Segments Of A Circle
The stained-glass sky flounces and shatters
As the wonder of the night scintillates
Upon the sleeping skin of a promenade
In the circlet roads of a silent ballet
Light perched foots steps trample upon
The maladroit blotches of the porch lights
And beneath the maw of the waxing moon
Was the silhouette of a gaudy woman
She would always be the same woman
In her sapid vagueness, no peculiarities
No sobriquets, no facades, no niceties;
A plummeting ballet herself
She is always in the equipoise of my eyelids
At the beginning and end of rainy days
Quaffing the gray sketches of the atmosphere
Riding the blue winds of tranquilized euphoria
She is always out there like the chirps of a sparrow
Whenever the moon laze in her eiderdown couch
She would be leaning effulgently to kiss the stars
That incinerates with her enigma
Sometimes she would be tender like a conch's whisper
A surging lullaby standing by the bedpost
Crooning in the veranda and the breaking tides
In harmony with the sirens' song
Sometimes she would be a nightmare
A phantom crumpling every reverie
A pristine picture clawed by dementia
Pinned into the frangible ceiling
The nostalgia slumbering in her brittle bones,
The wonder combing her coal tresses,
And the buoyant nights in her screaming palms
Sometimes, I think I know this woman
Before the sun rise and set in the roof beams
I do try to cipher her riddling phantasm
A void silhouette with a potent effect
A salient ballet injured in a pirouette
Time after time, a voice behind the blear
Would wake me from this saccharine dream
Before the steely teeth of veracity would notch
And spray the poison in a treacle cup
And how many times have I denied—
Seeing you beneath the eaves of daylight
Without the mystery but still in anonymity
With the same nostalgia inside the nattering bones?

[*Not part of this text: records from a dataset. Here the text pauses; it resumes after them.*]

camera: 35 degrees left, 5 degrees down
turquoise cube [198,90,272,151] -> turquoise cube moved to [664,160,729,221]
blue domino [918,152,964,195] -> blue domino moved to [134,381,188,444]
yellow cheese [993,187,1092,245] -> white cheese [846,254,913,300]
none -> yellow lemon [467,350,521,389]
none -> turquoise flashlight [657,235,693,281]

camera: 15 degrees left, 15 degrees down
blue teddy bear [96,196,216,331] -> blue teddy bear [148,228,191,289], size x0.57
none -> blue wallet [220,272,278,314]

How many times have I seen you—
Your face elucidated by the hands of dawn
Your name flowing out of my derided lips
And sometimes, in my nacreous eyes?
I think I know this woman of sometimes
The flakes of her grandiosity and her horrors
Perched upon the equipoise of a cycle
In undisruptive segments of a circle
Sometimes, I think I know this circle
Thousand falcate roads for a ceaseless rat race
That never ends owed to the unstable segments
Alluring for ecstasy, calling for quietus.